A blog is now characterised by not only letting non-techie authors post articles but also allowing anyone to post a comment at the foot of the article too. The blog, therefore, allows for a two-way communication between a business and its audience. The blog has a very loose structure in the sense that the only thing that stitches the blog posts together is the timeline upon which they sit. So what makes a blog is its timeliness and responsiveness - the posts provoke discussion and bloggers become part of an evolving debate or merely observe it. It's OK for a blog to be wrong; it's OK for the blog to be non-stuffy and non-corporate; and it's OK to be corrected by the audience - if the author gets something wrong then a simple author's comment correcting a previous statement is all that's required; what matters is the shared opportunity to openly communicate. A blog is a freer, more open channel of communication - more importantly a two way channel of communication. The point of running a blog is not to broadcast but to engage.
So it turns out that it's not so much of a case of whether to blog or not but what to blog about. Ask yourself: just what could you write and publish that would be so engaging that your Customers would feel utterly compelled to comment upon? Your Customers don't really want to read a thinly-veiled half-arsed attempt at a sales pitch. Be controversial, be outspoken, be current, be colourful, be relevant, stay legal and be something that your Customers want to tell others about. Highlight malpractice, champion a cause, make a stand, make a genuinely special offer, share knowledge, build relationships and become commercially attractive by being known for saying and/or doing something.

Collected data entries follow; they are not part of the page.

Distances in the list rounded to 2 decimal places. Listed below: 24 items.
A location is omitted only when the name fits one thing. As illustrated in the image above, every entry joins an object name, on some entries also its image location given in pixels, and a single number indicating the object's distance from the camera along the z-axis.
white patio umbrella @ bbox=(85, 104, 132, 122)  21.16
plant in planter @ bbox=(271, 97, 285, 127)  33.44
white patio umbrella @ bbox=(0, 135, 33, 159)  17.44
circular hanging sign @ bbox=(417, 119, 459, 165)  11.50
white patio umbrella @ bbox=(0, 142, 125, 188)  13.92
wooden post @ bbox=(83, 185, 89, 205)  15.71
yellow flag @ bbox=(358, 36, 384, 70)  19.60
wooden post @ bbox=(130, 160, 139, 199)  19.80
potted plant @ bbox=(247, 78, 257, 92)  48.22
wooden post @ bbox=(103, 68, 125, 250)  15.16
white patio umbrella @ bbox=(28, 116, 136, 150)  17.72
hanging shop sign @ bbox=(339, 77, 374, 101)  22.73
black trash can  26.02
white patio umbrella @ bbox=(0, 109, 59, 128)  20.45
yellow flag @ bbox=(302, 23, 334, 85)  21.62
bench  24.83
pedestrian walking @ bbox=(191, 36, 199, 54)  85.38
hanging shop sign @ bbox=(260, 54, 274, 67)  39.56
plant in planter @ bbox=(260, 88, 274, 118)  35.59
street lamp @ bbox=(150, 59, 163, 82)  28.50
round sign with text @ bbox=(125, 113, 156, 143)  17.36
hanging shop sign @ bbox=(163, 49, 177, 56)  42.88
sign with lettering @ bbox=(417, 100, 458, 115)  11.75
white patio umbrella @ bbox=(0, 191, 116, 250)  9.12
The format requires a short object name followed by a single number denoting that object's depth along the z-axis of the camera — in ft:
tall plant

Last week, UK Government sought to clarify its position on whether what it termed
small-scale bloggers will be exempt from the press self-regulator that will be setup by Royal Charter in response to the findings of the Leveson Enquiry into press standards. The clarification was required as there was no real definition as to what kind of publishing activity constituted being a member of the press; it's now proposed that blogs which have a turnover of less than £2m or employ fewer than 10 staff will not be subject to new press regulation. So, a blog is now more than a piece of webserver software, it's now bigger than an online activity; a blog is now an employer:
I want to be hired by a blog.
We mockingly refer to the stereotypical right-wing letter-writer, who feels compelled to write an anonymous letter to the Editor of 'their' newspaper in reaction to an article they've just read, demanding that
something must be done!, as Disgusted, Tunbridge Wells. Well, dear would-be bloggers, it's time to get opinionated, to publish and be damned. Come on out from behind the curtain - your audience awaits you.

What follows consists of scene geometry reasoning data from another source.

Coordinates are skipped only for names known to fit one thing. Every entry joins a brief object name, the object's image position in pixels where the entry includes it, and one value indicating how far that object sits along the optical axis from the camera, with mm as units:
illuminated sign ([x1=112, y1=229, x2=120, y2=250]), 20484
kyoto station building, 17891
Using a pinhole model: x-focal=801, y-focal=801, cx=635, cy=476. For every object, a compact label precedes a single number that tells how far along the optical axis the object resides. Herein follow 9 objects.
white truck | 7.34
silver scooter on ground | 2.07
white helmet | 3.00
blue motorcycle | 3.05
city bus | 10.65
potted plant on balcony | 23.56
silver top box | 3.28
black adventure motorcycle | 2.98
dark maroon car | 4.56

Many interesting points there Steve, I think in particular the question of what to blog about, though the subsequent irony of blogging about what to blog about is throwing me (inception moment)!http://eliothill.co.uk
Blogs are definitely an effective outlet for content online and are inevitably an individuals account and opinion on events, experiences, interests and findings. These are generally focused around your field of work, though not necessarily – as who wants to keep reading the same formatted content?

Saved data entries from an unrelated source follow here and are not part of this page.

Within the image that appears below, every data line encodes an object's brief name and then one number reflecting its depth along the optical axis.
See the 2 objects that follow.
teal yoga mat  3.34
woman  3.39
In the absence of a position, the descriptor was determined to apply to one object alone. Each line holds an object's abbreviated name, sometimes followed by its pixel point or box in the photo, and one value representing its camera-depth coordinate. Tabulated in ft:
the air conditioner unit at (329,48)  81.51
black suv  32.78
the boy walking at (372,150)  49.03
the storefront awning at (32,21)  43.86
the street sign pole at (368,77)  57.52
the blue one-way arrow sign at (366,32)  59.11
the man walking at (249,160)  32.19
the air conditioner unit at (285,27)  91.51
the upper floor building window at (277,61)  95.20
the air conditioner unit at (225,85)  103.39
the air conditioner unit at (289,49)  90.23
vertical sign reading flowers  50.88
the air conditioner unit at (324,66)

I think the key points are ownership and engagement, long gone are the days of hiding behind a corporate veil, be clear what you write is fact or opinion, ask questions, challenge opinions, enlighten, entertain and discuss.
I've just read a wonderful piece by Zeldman about the use of the word 'blog'.
Zeldman writes:Blogging may have been a fad, a semi-comic emblem of a time, like CB Radio and disco dancing, but independent writing and publishing is not. Sharing ideas and passions on the only free medium the world has known is not a fad or joke.